В шесть часов утра, когда было ещё совсем темно, над моей головой затрещал телефон - нас будили, надо было быстро одеться и ехать дальше. Вообще наши переезды носили характер весьма громоздкий, так как у семьи Бавастро была гора вещей. С одной стороны, это выходило скучно, но так как всем распоряжался Бавастро, а кстати и моим чемоданом, и взятьем билетов, и занятьем мест в вагоне, то я ехал беззаботно. Мы запаслись кое-чем съестным, так как при поезде не было ресторана, а в двенадцать часов приехали к Дунаю. Алексеев и Бавастро посмеивались, что я бросаю много открыток, но большинство из них было маме, довольно много моему другу Элеоноре и меньше остальным. Прежде, чем переплыть Дунай - границу Румынии с Болгарией, надо было пройти сквозь румынскую таможню, но «курьерский паспорт» Алексеева спас нас от осмотра и мы водрузились на пароход. Я подшучивал, что в Дунае заносные мины, которые австрийцы около Белграда употребляют против сербов. Действительно, кое-что промелькнуло в газетах. Все смеялись и никто не верил, но впоследствии оказалось, что не более не менее, как именно в этот день и около этого места румыны выловили две мины. Так что, проезжая Дунай, мы рисковали взлететь на воздух.
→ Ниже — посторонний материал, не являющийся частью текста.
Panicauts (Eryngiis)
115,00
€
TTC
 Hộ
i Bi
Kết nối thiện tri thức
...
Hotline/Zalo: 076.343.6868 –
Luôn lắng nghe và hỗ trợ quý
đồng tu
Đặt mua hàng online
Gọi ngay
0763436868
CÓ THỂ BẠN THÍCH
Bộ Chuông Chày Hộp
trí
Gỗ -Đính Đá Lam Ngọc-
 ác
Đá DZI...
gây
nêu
Однако благополучно пристали к болгарскому берегу, где и увидели «братушек», наряженных в военную форму, совсем такую же, как и у нас. Вообще Болгария глянула каким-то отсветом России: болгары понимали по-русски, а я, купив газету, свободно её читал. Но последнее время петроградские газеты столько вопили о недружелюбии болгар к России, что мы были осторожны. В таможне нас опять спас Алексеев, мы очутились в поезде и поехали от Рущука к Софии или, как зовут её болгары, «Софья». Болгария, в общем, также малоинтересна, как и Румыния, но её немного оживляют отдельные деревья, которые разбросаны в одиночку на расстоянии сажень двухсот друг от друга чуть ли не на протяжении всего царства. На больших станциях мы рассматривали болгарскую толпу. Толпа стала пестрее и «южнее», но красивых лиц нет. К поезду прицепили ресторан, в котором мы коротали время. Бавастро разошёлся, говорил много остроумного, ещё больше гадостей и наконец столько неделикатностей, что я повернулся к нему спиной и ушёл, а затем на его обращения не стал отвечать.

Мы проехали Плевну, причём какой-то болгарский господин с большим воодушевлением объяснил мне, как Скобелев разбил Осман-пашу, показывал все исторические пригорки, могилы, памятники. Вечером мы въехали в красивую горную страну, очень незаселённую, ныряли в туннели, вились по берегу речки и наконец въехали на большое, окаймлённое горами плато, среди которого засияли огоньки Софии. Компания решила не ехать завтра утром дальше, а отдохнуть в Софии ещё сутки. Мы сели на извозчика и поехали по весьма скромным улицам. Я почему-то вспомнил Симферополь. Что бросилось в глаза - это вывески почти на каждом доме: «Хотелъ» такой-то, «Хотелъ» такой-то. Мы ехали долго и наконец миновав плохонький дворец, остановились у лучшей гостиницы «Hôtel de Bulgarie». Но он не годился в подмётки бухарестскому отелю и был убог, как и весь город. Впрочем, отель в конце концов был не плох. Я чуть-чуть пробежался по тихим улицам. Было двенадцать часов ночи и я лёг спать.